- [TASK INSTRUCTIONS]
Filter the entries for the string "index". Copy each line that has it.

AVAILABLE DATA Block Start

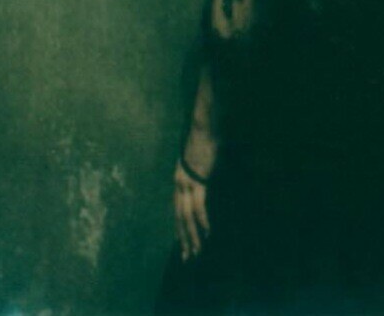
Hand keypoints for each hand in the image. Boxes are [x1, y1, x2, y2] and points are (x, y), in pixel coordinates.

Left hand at [173, 132, 216, 260]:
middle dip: (184, 238)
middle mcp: (179, 183)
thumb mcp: (198, 159)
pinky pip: (199, 205)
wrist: (203, 127)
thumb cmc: (203, 138)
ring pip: (187, 216)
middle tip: (187, 256)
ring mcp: (187, 182)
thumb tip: (203, 179)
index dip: (179, 227)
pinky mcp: (198, 180)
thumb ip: (199, 172)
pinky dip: (203, 220)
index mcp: (178, 179)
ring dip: (193, 235)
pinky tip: (207, 231)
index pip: (176, 209)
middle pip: (179, 217)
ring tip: (197, 250)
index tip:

AVAILABLE DATA Block End

- [RESULT BELOW]
index dip: (179, 227)
index mcp: (178, 179)
index pip: (176, 209)
index tip:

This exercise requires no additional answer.